- Problems to work on -
1: Write out the passage of the code review comment from "Revision history for" to "the actual code.", word for word.
2: Answer these from the code review comment:
(a) What kind of script is intltool?
(b) Which command from python-distutils-extra is suggested instead of writing extras/build_mo.py?
(c) Which tool is intltool said to add functionality to?

- Excerpt -
#####

Code review comment for lp:~songofacandy/bzr/i18n

Revision history for this message
David Planella (dpm) wrote :

> David Planella пишет:
> > I've been asked to provide some feedback and answer any questions, so I'll
> focus on those rather than reviewing the actual code.
> >
> > Here are a couple of things that caught my eye:
> >
> > Standard i18n Tools Integration
> > -------------------------------
> >
> > It strikes me that you seem to rewrite much of the functionality provided by
> gettext and other tools already.
> > Is there a reason why you are not using something like intltool
>
> What's intltool? That's one: https://launchpad.net/intltool ?
> Is it work on Windows? Mac?
>

Yeah, that's intltool. Intltool is a higher level tool that adds functionality to gettext by allowing the extraction of translatable strings from a variety of file formats, and provides some extra functionality. It is a standard tool used for many translatable projects and a dependency from python-distutils-extra.

It's a perl script, so it should run on any platform where perl can be run.

> > and python-distutils-extra (e.g. using the build_i18n command from p-d-e
> instead of writing extras/build_mo.py),
> > which are used by most OSS Python projects implementing i18n support? Is it
> because of platform compatibility issues?

#####

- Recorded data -
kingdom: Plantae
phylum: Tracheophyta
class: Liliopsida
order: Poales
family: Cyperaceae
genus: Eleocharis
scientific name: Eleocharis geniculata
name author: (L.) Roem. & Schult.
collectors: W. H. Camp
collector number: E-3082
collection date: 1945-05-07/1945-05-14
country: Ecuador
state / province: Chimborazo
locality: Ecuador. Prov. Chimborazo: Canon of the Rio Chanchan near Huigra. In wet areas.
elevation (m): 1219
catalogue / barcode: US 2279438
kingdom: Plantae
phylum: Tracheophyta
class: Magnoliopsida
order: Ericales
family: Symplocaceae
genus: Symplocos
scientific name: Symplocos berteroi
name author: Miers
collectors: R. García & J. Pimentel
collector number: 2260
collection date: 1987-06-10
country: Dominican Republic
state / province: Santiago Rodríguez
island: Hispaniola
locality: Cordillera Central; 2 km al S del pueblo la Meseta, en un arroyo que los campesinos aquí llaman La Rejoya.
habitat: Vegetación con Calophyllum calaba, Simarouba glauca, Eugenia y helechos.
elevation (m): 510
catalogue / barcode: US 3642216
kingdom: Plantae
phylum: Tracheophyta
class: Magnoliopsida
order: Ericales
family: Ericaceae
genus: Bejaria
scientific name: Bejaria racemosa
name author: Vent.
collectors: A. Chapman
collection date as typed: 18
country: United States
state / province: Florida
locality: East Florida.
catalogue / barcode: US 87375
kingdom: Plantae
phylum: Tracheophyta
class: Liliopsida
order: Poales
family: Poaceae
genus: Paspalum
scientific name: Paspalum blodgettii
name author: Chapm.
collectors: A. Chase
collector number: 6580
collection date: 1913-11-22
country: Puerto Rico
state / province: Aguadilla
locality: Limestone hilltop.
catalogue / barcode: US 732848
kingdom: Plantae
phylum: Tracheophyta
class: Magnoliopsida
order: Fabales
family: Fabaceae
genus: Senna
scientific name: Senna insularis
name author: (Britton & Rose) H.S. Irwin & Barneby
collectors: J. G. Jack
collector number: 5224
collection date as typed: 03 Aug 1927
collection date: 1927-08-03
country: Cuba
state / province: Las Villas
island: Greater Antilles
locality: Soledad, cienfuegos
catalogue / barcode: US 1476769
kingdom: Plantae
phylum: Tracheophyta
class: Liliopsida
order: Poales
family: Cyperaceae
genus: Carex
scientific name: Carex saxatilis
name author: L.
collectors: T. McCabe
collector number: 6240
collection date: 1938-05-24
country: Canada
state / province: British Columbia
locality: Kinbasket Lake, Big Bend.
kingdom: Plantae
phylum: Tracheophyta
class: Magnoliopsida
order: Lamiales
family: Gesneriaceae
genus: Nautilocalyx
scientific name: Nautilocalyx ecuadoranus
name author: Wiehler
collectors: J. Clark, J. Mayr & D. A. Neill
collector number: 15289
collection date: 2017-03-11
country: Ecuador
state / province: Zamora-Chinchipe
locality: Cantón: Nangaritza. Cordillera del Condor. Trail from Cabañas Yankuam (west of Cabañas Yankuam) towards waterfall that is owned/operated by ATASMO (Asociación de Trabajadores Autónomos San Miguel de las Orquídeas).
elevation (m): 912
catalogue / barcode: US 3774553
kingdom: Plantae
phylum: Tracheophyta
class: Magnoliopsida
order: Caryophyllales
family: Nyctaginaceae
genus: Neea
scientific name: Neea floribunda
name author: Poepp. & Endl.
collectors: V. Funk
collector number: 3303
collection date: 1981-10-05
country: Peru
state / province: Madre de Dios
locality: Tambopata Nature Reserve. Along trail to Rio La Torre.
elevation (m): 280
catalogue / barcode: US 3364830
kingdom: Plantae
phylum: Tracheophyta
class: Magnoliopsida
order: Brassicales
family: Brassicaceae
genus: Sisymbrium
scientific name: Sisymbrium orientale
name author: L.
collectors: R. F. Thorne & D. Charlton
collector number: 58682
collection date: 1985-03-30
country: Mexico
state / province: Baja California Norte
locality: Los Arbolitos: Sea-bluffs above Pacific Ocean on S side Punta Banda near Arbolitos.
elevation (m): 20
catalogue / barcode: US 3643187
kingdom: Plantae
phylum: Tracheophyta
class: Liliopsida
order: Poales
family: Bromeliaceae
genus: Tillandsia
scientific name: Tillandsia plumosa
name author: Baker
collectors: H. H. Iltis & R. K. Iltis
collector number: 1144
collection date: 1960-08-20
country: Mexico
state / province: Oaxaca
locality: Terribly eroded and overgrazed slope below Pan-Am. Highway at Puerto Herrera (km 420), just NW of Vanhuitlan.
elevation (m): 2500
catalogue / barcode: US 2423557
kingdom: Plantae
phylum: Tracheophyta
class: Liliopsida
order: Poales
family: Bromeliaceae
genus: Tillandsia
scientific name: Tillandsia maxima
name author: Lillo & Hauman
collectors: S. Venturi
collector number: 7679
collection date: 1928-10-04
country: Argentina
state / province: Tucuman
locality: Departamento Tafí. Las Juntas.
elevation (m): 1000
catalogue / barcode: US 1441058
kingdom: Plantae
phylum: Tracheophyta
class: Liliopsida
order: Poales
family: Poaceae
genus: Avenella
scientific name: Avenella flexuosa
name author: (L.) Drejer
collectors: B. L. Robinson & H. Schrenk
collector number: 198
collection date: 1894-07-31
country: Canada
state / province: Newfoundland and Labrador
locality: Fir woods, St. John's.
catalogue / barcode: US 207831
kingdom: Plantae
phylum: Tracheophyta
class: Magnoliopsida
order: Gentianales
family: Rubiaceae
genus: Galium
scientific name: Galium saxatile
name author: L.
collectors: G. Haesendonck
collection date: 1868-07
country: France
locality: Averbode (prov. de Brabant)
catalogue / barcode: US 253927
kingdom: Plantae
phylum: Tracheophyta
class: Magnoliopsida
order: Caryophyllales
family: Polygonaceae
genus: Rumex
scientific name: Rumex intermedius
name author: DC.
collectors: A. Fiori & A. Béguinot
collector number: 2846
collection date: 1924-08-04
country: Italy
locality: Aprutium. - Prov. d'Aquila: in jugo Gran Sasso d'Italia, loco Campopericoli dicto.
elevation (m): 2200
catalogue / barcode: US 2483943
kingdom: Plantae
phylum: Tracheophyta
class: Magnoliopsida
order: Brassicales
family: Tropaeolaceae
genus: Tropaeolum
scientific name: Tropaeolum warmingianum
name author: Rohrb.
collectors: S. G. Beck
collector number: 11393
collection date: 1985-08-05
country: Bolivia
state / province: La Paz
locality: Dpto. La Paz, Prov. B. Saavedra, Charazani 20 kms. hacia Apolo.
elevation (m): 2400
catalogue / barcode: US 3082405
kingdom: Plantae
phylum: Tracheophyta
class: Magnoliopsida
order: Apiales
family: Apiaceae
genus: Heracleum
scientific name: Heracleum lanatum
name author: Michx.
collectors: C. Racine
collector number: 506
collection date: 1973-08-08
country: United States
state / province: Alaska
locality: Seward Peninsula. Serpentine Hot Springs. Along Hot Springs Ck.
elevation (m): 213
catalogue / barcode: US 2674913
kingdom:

#####

- Answers in order -
1:
Revision history for this message
David Planella (dpm) wrote :

> David Planella пишет:
> > I've been asked to provide some feedback and answer any questions, so I'll
> focus on those rather than reviewing the actual code.

2:
(a) A perl script.
(b) The build_i18n command.
(c) gettext.